Love Hiking More: Tracking for Hikers

Years ago, a man I respect so much, Leigh Culver, gave me an amazing list of books on tracking, which I tell everyone who wants to learn tracking for hikers. Leigh had tracked everything, from people in Afghanistan to Sasquatch in North America…there wasn’t much Leigh hadn’t done. He was a renaissance man and to a young me, as I met Leigh in my early twenty’s, Leigh was like a god to me with his experienced and stories. He would email out lists of books to read and I still have all those lists. One list caught my eye recently, a list for tracking in general, one for tracking people, and one for tracking humans.

Over the years, I’ve put these books on my shelves and to use in the field. They are easy to find on Amazon.

For hunters, tracking makes a lot of sense, just like the OnX app. But, I categorized this for hikers, not hunters. Why is that? Simple – I think hikers sometimes don’t actually see the world around them and truly appreciate nature. They talk, they walk, they take a lot of photos – but looking at the ground around them, seeing what is actually happening…most hikers are very attuned to what is happening above waist level. Below the waist, at our feet, hikers are blind. I never realized how true this was until I was on a hike with Leigh, so many years ago at Kennesaw Mountain, and he began pointing out everything around us that was happening. It was like a stepped into another world of awareness.

Tracking For Hikers

So, we’ll start with the basics, like he did with me. Because the basics make you better.

It made me a better hiker – and the books he told me to get, made me a better outdoorsman.

Here’s a few of them. All of them are great reads, keeping you entertained while learning at the same time.


THE ART OF TRACKING THE ORIGIN OF SCIENCE by Louis Liebenberg.
In a work of painstaking and wide-ranging scholarship, backed up by fieldwork among the Kalahari hunter-gatherers, Louis Liebenberg explains how the art of tracking represents a crucial step in human evolution. Liebenberg examines the principles of tracking, and the classification and interpretation of spoor under difficult conditions.

He also show how the original speculative hypotheses of early hunter-gatherers have a direct line to the propositions of modern physicists who “track” sub-atomic particles. Liebenberg argues that
the art of tracking involves the same intellectual and creative abilities as physics and mathematics, and may therefore represent the origin of science itself.
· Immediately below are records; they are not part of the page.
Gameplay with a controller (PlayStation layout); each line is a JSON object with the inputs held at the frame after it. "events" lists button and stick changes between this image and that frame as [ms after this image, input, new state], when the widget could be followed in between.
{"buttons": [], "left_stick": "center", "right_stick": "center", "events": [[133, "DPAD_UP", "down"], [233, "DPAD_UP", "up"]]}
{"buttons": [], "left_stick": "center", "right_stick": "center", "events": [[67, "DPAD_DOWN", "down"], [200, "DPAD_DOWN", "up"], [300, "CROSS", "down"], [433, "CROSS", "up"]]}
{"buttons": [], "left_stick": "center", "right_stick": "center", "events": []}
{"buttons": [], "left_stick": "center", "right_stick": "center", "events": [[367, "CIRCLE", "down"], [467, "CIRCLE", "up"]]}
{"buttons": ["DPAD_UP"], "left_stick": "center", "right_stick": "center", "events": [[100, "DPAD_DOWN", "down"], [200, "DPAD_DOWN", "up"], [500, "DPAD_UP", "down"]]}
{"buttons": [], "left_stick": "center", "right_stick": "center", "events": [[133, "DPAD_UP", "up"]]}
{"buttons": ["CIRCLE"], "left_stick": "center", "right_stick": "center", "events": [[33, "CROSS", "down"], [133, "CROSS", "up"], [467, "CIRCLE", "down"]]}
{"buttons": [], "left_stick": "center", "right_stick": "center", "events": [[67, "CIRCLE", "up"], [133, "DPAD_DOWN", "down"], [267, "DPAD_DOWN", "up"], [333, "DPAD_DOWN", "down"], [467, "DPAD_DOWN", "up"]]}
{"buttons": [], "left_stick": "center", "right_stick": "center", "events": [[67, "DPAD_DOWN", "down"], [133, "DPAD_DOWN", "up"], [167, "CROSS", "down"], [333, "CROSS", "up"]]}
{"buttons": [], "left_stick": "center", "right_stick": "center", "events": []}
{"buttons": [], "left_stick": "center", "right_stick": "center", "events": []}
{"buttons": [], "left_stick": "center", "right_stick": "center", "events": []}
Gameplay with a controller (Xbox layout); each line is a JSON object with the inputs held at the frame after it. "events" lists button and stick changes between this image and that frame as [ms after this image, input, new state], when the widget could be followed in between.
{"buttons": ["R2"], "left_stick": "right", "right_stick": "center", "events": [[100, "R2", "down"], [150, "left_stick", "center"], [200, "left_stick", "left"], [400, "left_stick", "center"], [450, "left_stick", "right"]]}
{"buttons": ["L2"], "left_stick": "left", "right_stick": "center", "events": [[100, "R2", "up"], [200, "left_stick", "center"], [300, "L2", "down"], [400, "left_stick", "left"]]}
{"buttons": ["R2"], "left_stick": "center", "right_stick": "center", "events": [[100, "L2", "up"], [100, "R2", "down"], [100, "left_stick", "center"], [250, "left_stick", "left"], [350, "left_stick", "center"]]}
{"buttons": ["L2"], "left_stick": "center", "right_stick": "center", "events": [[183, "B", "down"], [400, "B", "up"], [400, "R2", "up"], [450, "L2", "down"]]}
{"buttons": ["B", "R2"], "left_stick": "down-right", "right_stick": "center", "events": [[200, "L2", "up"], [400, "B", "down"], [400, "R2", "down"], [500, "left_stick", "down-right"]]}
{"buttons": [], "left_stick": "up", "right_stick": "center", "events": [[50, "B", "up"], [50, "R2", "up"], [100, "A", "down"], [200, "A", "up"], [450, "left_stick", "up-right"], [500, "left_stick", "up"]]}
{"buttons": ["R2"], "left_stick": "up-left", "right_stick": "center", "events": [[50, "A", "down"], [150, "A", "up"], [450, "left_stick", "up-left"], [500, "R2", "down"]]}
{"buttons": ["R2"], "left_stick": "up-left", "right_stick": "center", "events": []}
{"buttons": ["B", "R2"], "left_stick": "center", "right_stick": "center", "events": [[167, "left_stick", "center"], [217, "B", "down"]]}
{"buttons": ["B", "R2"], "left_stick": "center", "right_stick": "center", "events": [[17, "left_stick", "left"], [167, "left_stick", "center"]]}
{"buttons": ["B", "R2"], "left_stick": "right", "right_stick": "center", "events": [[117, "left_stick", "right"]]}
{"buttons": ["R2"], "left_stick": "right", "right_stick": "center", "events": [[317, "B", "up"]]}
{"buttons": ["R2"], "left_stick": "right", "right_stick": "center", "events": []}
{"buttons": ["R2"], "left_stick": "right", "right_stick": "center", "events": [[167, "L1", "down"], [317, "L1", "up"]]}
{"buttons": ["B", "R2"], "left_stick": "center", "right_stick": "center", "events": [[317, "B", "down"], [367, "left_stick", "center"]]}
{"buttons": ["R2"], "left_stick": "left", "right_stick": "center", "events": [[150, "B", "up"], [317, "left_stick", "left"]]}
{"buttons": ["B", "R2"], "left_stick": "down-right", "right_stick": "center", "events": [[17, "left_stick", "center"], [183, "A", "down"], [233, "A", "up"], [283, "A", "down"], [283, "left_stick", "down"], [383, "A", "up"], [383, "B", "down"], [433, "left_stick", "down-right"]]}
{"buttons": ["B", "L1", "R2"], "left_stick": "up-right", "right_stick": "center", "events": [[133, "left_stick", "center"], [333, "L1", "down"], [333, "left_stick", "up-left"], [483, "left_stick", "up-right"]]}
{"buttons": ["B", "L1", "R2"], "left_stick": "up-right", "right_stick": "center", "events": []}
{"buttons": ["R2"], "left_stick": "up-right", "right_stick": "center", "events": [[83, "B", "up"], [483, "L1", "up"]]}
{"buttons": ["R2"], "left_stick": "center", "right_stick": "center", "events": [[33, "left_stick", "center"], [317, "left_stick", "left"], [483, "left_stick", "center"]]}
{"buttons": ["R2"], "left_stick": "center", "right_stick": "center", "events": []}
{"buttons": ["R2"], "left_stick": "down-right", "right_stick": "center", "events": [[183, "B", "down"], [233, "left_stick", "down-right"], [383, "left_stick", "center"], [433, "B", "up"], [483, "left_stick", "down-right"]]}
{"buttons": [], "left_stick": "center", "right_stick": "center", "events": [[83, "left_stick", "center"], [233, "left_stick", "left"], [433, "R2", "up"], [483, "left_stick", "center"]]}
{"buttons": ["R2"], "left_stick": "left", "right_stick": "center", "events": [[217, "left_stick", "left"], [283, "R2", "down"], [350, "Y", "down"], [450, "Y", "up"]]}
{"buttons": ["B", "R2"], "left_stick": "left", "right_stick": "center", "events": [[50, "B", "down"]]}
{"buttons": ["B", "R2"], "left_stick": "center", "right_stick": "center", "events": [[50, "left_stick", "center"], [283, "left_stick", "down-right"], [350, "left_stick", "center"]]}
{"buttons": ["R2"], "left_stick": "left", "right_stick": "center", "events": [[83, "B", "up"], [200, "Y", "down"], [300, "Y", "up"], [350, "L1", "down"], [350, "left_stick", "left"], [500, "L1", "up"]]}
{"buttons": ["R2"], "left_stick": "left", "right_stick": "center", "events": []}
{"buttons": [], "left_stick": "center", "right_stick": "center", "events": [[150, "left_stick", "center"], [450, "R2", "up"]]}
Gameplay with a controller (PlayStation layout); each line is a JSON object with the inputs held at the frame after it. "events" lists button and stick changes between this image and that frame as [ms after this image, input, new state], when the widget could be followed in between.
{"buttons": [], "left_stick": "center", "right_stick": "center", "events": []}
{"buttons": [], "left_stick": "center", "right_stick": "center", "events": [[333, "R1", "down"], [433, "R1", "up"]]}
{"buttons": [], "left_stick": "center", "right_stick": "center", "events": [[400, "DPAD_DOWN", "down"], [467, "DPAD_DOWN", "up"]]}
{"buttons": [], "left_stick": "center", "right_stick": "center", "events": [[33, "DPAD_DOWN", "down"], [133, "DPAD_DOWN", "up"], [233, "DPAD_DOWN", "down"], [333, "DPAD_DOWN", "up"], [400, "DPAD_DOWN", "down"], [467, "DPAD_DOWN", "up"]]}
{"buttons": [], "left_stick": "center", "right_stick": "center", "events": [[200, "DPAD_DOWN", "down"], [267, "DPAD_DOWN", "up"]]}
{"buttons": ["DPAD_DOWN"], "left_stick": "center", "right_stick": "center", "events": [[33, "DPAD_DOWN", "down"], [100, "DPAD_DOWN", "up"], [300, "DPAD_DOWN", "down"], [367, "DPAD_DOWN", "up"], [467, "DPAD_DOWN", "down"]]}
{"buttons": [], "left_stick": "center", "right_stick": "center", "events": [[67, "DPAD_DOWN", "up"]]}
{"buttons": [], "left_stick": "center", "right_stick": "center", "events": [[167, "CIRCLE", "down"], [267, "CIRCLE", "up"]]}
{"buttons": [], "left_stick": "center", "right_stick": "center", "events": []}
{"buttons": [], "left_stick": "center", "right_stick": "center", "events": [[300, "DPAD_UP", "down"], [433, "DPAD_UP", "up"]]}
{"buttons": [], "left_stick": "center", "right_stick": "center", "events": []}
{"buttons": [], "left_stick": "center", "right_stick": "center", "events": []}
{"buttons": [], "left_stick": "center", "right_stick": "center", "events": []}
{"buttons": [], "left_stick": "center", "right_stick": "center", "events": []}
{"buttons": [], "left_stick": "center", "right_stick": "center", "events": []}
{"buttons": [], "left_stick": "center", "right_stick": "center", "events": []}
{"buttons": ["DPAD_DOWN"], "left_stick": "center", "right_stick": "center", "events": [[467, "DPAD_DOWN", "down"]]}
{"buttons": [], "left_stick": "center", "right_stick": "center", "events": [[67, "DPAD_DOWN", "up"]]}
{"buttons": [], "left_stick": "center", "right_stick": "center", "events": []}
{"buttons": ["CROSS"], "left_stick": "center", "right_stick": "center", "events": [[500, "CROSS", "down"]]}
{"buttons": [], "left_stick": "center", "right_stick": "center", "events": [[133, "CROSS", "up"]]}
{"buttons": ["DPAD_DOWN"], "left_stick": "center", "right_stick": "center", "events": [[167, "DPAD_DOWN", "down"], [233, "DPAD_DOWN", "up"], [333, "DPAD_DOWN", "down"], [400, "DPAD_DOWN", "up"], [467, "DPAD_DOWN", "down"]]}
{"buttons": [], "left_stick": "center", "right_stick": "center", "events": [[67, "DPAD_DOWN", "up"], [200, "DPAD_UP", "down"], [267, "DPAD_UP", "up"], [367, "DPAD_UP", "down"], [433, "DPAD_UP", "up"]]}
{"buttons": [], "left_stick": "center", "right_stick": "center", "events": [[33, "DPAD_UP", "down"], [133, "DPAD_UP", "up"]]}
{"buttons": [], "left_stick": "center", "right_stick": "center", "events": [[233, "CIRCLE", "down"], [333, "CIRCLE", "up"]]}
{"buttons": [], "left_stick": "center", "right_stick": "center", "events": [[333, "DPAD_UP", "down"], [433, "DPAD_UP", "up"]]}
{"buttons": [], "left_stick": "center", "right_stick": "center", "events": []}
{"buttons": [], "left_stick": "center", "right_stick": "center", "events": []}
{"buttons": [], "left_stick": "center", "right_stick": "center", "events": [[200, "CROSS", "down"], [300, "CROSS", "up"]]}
Full of fascinating insights into the world of the hunter-gatherer, The Art of Tracking is compelling reading for both general readers and scholars in the field. Contains illustrations by the author.

tracking for hikers

THE SCIENCE AND ART OF TRACKING by Tom Brown.
The author shares generations of wisdom through one of the most rewarding pursuits to be found in nature. Tracking lets us unlock the secrets of each animal we follow, and in turn, to become more aware of our own place in nature and the world.

In-depth knowledge about pressure releases.

Leigh’s note: ‘Not everyone agrees with Tom Brown, read for yourself, and decide.’

 


THE TRACKER by Tom Brown.
The story of Tom Brown and his life in tracking.  ISBN: 0425101339 Penguin 1996 229pp $6.29

Leigh always had a funny way about him, describing books, describing videos he had brought on VHS and DVD through the years. As I go through some of these notes he provided over the years, two things stick out – one, his short notes, and two, that he listed items like ISBN numbers, the publisher, and price – because Amazon did not yet exist. Imagine that, a world where Amazon doesn’t exit.